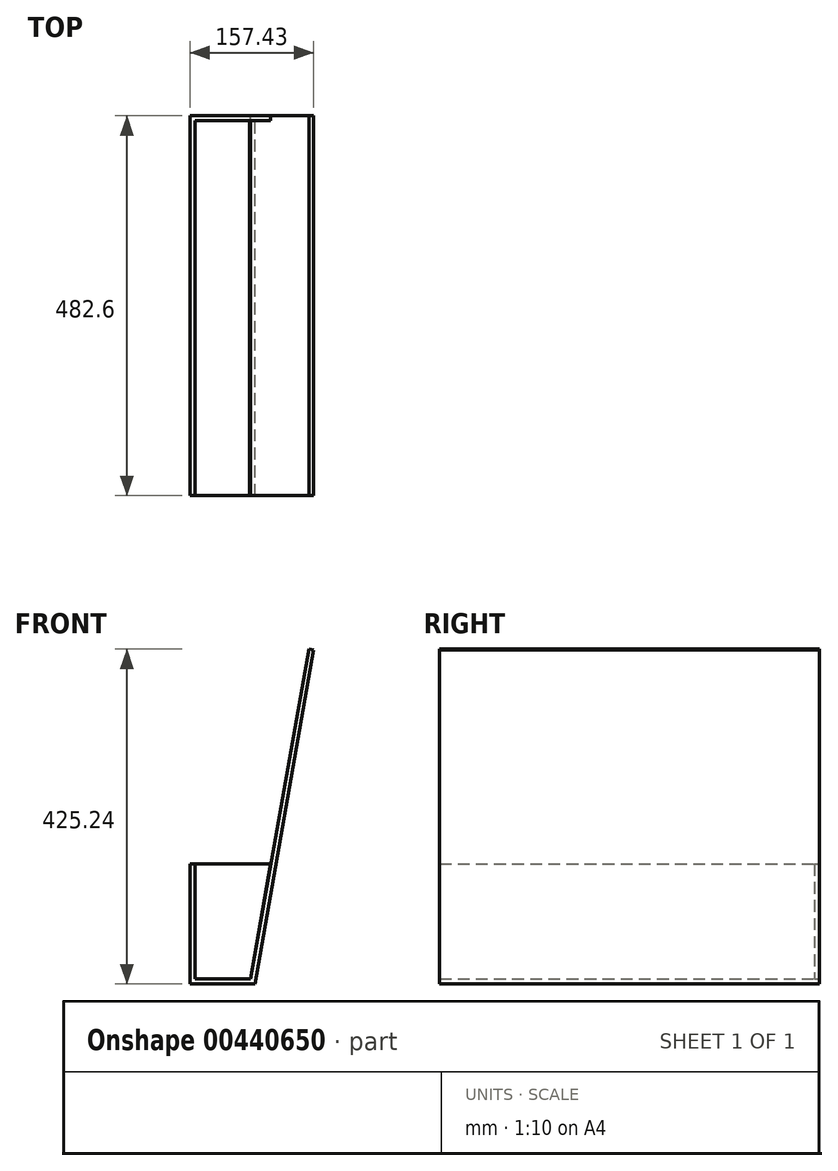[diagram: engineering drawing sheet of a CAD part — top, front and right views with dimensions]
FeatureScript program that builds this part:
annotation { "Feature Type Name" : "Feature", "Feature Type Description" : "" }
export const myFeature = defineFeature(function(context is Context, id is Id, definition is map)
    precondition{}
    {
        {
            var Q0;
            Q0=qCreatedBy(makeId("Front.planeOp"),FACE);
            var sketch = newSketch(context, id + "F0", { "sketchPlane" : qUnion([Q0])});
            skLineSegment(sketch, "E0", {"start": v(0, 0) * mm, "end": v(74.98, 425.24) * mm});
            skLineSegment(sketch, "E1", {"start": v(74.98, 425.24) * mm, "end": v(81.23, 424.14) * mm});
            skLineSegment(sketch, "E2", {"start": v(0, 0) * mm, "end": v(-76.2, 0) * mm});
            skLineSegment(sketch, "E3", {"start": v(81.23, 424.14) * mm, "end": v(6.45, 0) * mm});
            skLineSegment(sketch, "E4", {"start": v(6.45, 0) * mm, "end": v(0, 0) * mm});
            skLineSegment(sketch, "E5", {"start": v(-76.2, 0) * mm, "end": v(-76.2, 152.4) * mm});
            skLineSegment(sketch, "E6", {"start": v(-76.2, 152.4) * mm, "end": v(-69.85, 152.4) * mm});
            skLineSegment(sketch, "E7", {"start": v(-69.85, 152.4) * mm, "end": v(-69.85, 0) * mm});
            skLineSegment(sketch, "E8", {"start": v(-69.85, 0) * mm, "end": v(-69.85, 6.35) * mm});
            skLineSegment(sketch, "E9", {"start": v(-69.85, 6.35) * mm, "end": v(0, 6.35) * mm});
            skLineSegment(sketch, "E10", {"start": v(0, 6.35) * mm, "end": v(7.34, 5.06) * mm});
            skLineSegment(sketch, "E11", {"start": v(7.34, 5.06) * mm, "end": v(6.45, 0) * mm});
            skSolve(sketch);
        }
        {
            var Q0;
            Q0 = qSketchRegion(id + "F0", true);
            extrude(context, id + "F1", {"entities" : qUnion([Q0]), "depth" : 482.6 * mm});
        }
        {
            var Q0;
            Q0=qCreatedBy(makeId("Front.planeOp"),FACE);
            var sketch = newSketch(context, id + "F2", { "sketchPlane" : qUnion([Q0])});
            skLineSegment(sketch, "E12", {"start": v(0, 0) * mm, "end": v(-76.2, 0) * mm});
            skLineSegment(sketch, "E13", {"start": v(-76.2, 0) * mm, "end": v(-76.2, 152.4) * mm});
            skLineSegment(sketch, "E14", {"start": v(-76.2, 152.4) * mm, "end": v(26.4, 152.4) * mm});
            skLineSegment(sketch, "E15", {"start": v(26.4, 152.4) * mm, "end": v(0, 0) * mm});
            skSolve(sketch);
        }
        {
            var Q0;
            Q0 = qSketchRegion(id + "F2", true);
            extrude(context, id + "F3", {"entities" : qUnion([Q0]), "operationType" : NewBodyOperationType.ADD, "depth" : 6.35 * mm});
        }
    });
* * * * *
GOAL:
Copy the material word for word from its beginning through the line containing "export const myFeature", omitting any pictures.

COMPLETED TASK:
[diagram: engineering drawing sheet of a CAD part — top, front and right views with dimensions]
FeatureScript program that builds this part:
annotation { "Feature Type Name" : "Feature", "Feature Type Description" : "" }
export const myFeature = defineFeature(function(context is Context, id is Id, definition is map)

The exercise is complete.